Title: Re: Drain Venting
Post by: Lin on October 17, 2010, 09:15:35 AM
Our fixtures were not vented, so aside from slow draining, you could hear the gurgling from one fixture as another one drained.  I decided to try an AAV.  My plan was to pick a spot in the system that would do the job for everything.  If the first one did not work, I would add another and even another if needed.  The first one did work; no slow draining, no gurgling, not empty traps.  Unlike with electricity, where shortcuts may have invisible, dangerous consequences, the obvious performance of the fix is a good enough test.  That said, if I was building new, following the rules would be a good idea.
Title: Re: Drain Venting
Post by: steve wardwell on October 17, 2010, 09:22:06 AM
when dumping we run water so as not to allow the traps to empty ...once  the massive dump is  over,, the traps remain filled and the water will just trickle out the drain we shut off the water flow then close the dumpvalve last..... thus eliminating a odorous affair and a expedited Exodus  by all partys from the offending bus........s.....
Title: Re: Drain Venting
Post by: Jriddle on October 17, 2010, 10:44:50 AM
I installed three 1 1/2 vents.
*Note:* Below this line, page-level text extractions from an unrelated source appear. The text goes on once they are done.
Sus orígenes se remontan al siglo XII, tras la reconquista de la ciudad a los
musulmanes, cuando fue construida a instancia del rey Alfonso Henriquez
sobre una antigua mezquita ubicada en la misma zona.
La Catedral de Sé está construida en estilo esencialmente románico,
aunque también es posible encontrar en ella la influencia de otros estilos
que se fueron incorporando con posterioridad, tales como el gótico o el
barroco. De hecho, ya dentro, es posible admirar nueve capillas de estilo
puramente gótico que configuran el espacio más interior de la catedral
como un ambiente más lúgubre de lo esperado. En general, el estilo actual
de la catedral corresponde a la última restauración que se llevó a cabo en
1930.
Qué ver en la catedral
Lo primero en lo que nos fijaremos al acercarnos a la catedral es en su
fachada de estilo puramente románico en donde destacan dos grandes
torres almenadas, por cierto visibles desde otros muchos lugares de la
One for the kitchen sink , one for the shower and bathroom sink and one to vent the gray/black combo tank. I have not had any problems with smells or traps emptying. I did have to put holes in the roof but having the system work right meant more to me than the looks of my vents on the roof. I installed my tank vent in the down pipe from the toilet. I did this so when we flush the smell would not come into the bus. Seems to work better than I anticipated.

John
Title: Re: Drain Venting
Post by: belfert on October 17, 2010, 02:45:11 PM
I only have one combined tank and just one vent.  I guess you could call it a wet vent as that line is also the drain for the shower.  No issues I am aware of with slow draining.